UV irradiation can induce DNA photoproducts. Cyclobutane pyrimidine dimers (CPD) and pyrimidine (6-4) pyrimidone photoproducts (6-4 PP) have been completely isolated and characterized as UV-induced photodimers (14–16). Among the various UV-induced DNA repair mechanisms, nucleotide excision repair (NER) represents the most versatile and flexible DNA repair pathway in cells (17). NER recognizes bulky, helix-distorting changes, such as CPD and 6-4 PPs, as well as single-strand breaks. Xeroderma pigmentosum group A (XPA) gene plays an indispensable role in the NER pathway (18). XPA was cloned from patients with xeroderma pigmentosum (XP) complementation group A (19). XP is an autosomal recessive human disease that causes sensitivity to sunlight. Patients with XP have a high incidence of skin cancer on sun-exposed skin caused by loss of the ability to repair UV-induced DNA damage, especially in the early steps of NER (20). After UVB irradiation, XPA undergoes a dramatic cytoplasm-to-nucleus translocation via association with cytoplasmic GTPase XPA-binding protein 1 (XAB1; refs. 21, 22). Once inside the nucleus, XPA is a “docking” protein for components of the NER system. XPA is involved in both global and transcription-coupled DNA repair (18, 23, 24).

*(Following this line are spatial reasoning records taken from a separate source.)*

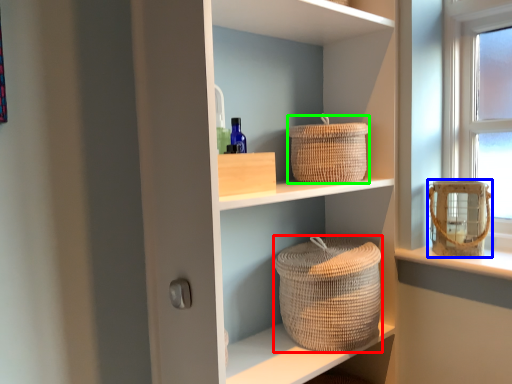
Question: Which object is positioned farthest from basket container (highlighted by a red box)? Select from basket container (highlighted by a blue box) and basket (highlighted by a green box).

Choices:
 (A) basket container
 (B) basket

Answer: (A)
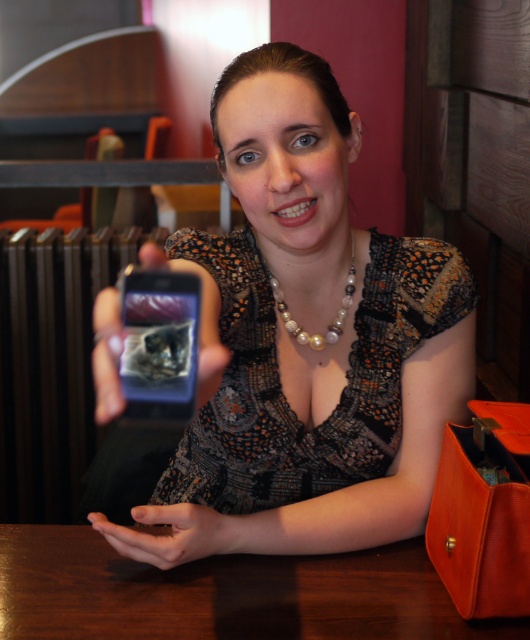
Question: Which of these objects is positioned closest to the satin black phone at center?

Choices:
 (A) pearl/shell necklace at center
 (B) smooth skin hand at lower center

Answer: (A)

Question: Considering the real-world distances, which object is closest to the satin black phone at center?

Choices:
 (A) smooth skin hand at lower center
 (B) matte black phone at center
 (C) brown wooden table at lower center

Answer: (B)

Question: Which object is the closest to the satin black phone at center?

Choices:
 (A) smooth skin hand at lower center
 (B) pearl/shell necklace at center
 (C) printed fabric dress at center
 (D) matte black phone at center

Answer: (D)

Question: Is matte black phone at center above printed fabric dress at center?

Choices:
 (A) no
 (B) yes

Answer: (B)

Question: Can you confirm if matte black phone at center is bigger than satin black phone at center?

Choices:
 (A) yes
 (B) no

Answer: (A)

Question: Considering the relative positions of matte black phone at center and brown wooden table at lower center in the image provided, where is matte black phone at center located with respect to brown wooden table at lower center?

Choices:
 (A) below
 (B) above

Answer: (B)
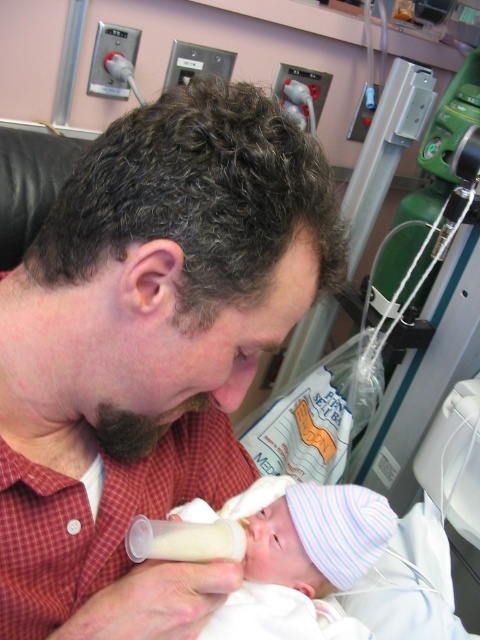
You are a nurse in a hospital room and need to access the white striped knit hat at center to check the baby. However, the red checkered shirt at center is in the way. Can you easily reach the hat without moving the shirt?

The red checkered shirt at center is positioned over the white striped knit hat at center, so you cannot easily reach the hat without moving the shirt.

Looking at this image, you are a nurse in the hospital room and need to quickly access the white striped knit hat at center while attending to the baby. However, the red checkered shirt at center is blocking your path. Can you move around the shirt to reach the hat without disturbing the feeding?

The red checkered shirt at center is positioned on the left side of white striped knit hat at center, so you can move around the right side of the shirt to reach the hat without disturbing the feeding.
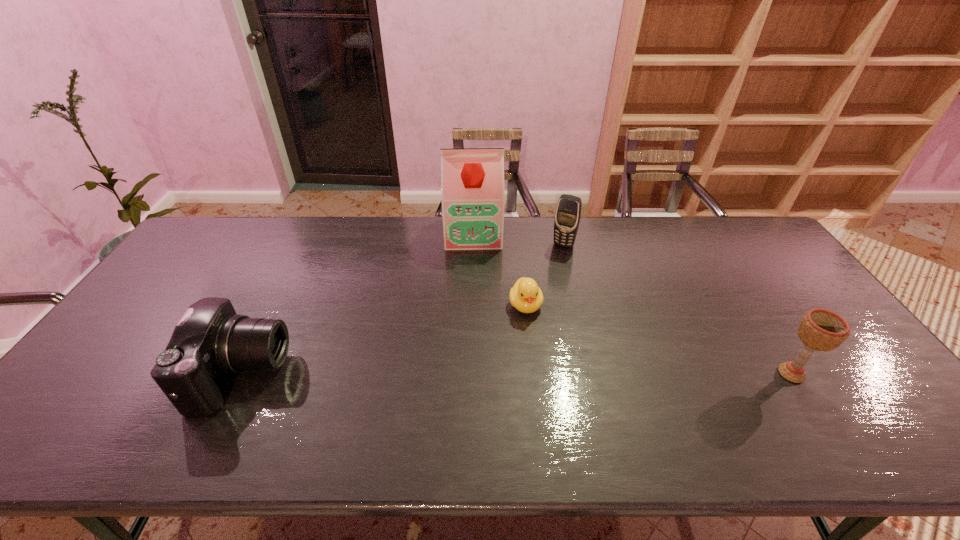
Where is `the leftmost object`? This screenshot has height=540, width=960. the leftmost object is located at coordinates [210, 341].

This screenshot has height=540, width=960. Identify the location of chalice. (x=822, y=330).

The image size is (960, 540). Find the location of `duckling`. duckling is located at coordinates (526, 296).

Where is `the shortest object`? the shortest object is located at coordinates (526, 296).

This screenshot has width=960, height=540. Identify the location of cellular telephone. (568, 212).

Where is `soya milk`? The height and width of the screenshot is (540, 960). soya milk is located at coordinates (472, 180).

Image resolution: width=960 pixels, height=540 pixels. Identify the location of the tallest object. (472, 180).

Identify the location of vacant space located on the lens of the leftmost object. The image size is (960, 540). [x=373, y=375].

Find the location of `vacant area located on the right of the rightmost object`. vacant area located on the right of the rightmost object is located at coordinates (837, 374).

Identify the location of vacant region located on the beak of the shortest object. (538, 363).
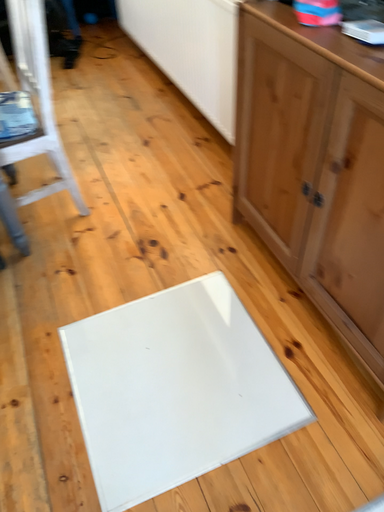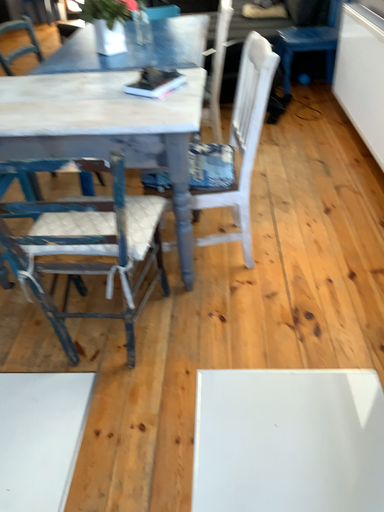
Question: How did the camera likely rotate when shooting the video?

Choices:
 (A) rotated downward
 (B) rotated upward

Answer: (B)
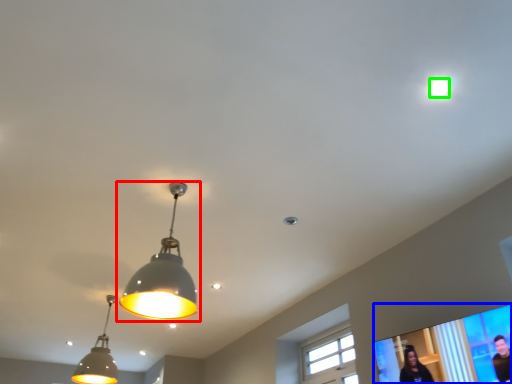
Question: Which object is positioned closest to lamp (highlighted by a red box)? Select from projection screen (highlighted by a blue box) and droplight (highlighted by a green box).

Choices:
 (A) projection screen
 (B) droplight

Answer: (A)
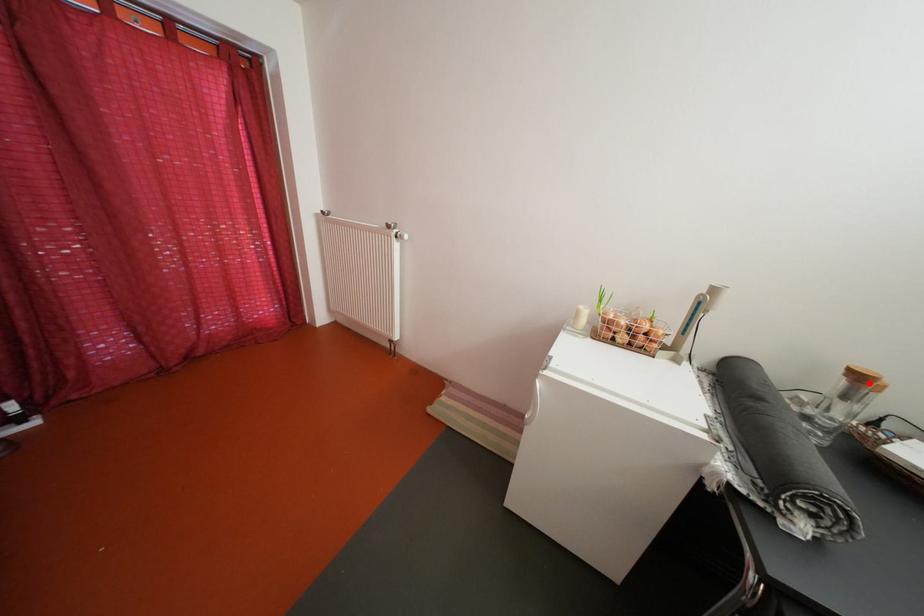
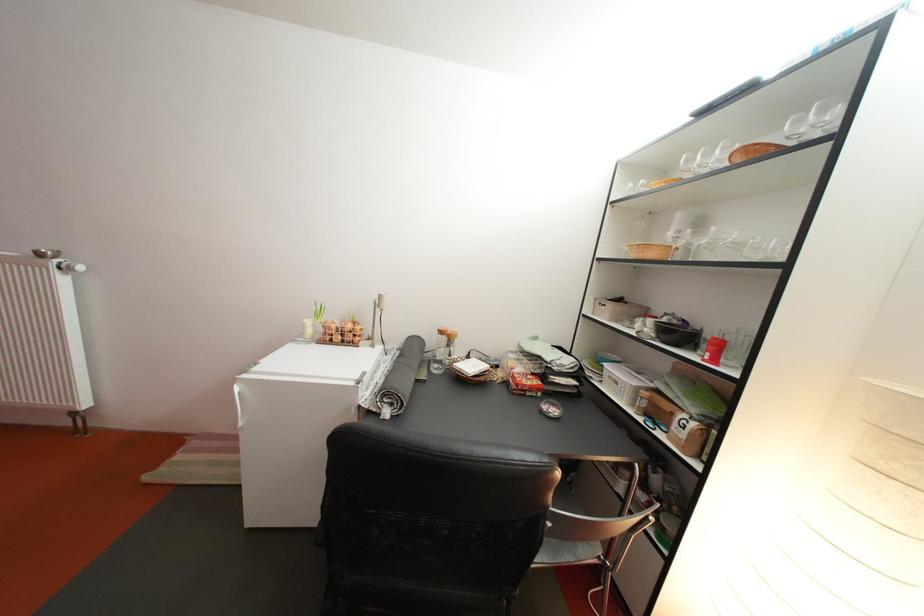
Locate, in the second image, the point that corresponds to the highlighted location in the first image.

(453, 339)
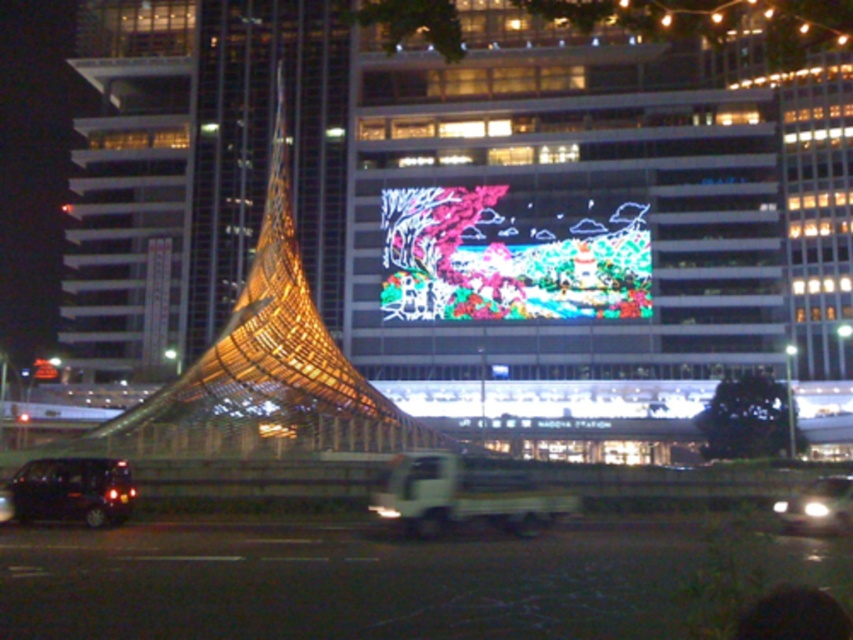
You are standing in the middle of the urban night scene and see the glassy reflective tower at left represented by point (131, 189). If you want to take a photo of the tower without any reflections from the billboard, where should you position yourself relative to the tower?

To avoid reflections from the billboard, you should position yourself behind the glassy reflective tower at left represented by point (131, 189) so that the tower is between you and the billboard.

You are standing in the urban night scene and see the point marked at coordinates (131, 189). What does this point represent?

The point at (131, 189) indicates the glassy reflective tower at left.

You are driving a shiny black car at lower left and want to turn right onto a side street that is behind the glassy reflective tower at left. Can you see the turn clearly from your current position?

The shiny black car at lower left is behind the glassy reflective tower at left, so the driver cannot see the turn clearly as the tower may block the view.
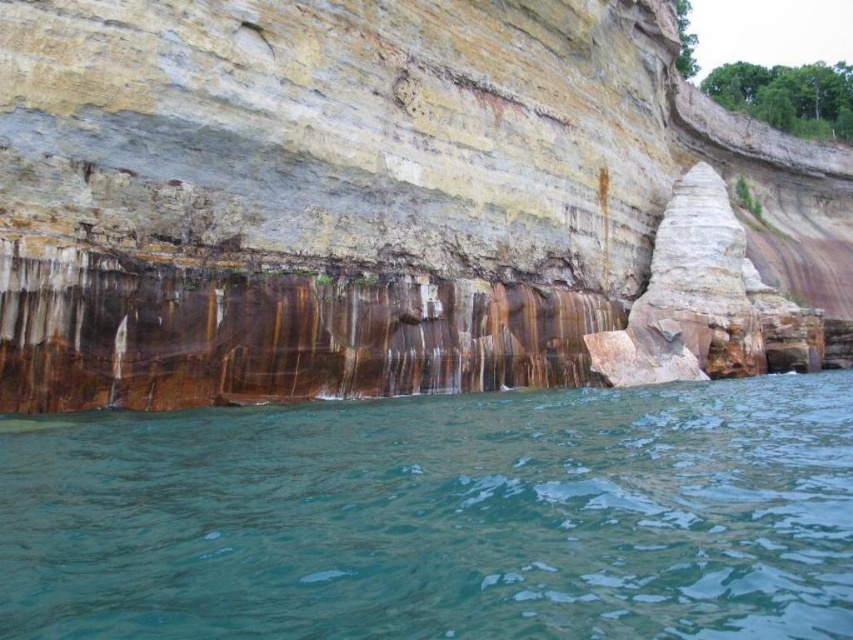
Question: Among these objects, which one is farthest from the camera?

Choices:
 (A) green translucent water at lower center
 (B) rusty metallic rock at center

Answer: (B)

Question: In this image, where is rusty metallic rock at center located relative to green translucent water at lower center?

Choices:
 (A) below
 (B) above

Answer: (B)

Question: Can you confirm if rusty metallic rock at center is bigger than green translucent water at lower center?

Choices:
 (A) yes
 (B) no

Answer: (A)

Question: Does rusty metallic rock at center appear under green translucent water at lower center?

Choices:
 (A) no
 (B) yes

Answer: (A)

Question: Which point is closer to the camera taking this photo?

Choices:
 (A) (107, 608)
 (B) (158, 221)

Answer: (A)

Here, we showed that the level of DNA damage was remarkably reduced in epidermis that had received α-MSH before UVB irradiation in vivo. Our in vitro studies showed that, independent of its effects on melanogenesis, α-MSH protects keratinocytes from UVB-induced DNA damage. We found that the protective effect of α-MSH for UV-induced DNA damage is mediated through both XAB1 and XPA proteins. Moreover, our results showed that α-MSH treatment activates XAB1 GTPase activity, the MC1R-cAMP-Epac signaling cascade, and subsequently augments the nuclear translocation of XPA protein to promote DNA repair. Together, these studies revealed an alternative mechanism through which α-MSH protects the skin from UVB irradiation. Besides expanding our knowledge on α-MSH signaling, our results suggested potential intervention strategies to reduce UVB-induced skin damage, which might even help prevent the development of various UVB-related skin diseases.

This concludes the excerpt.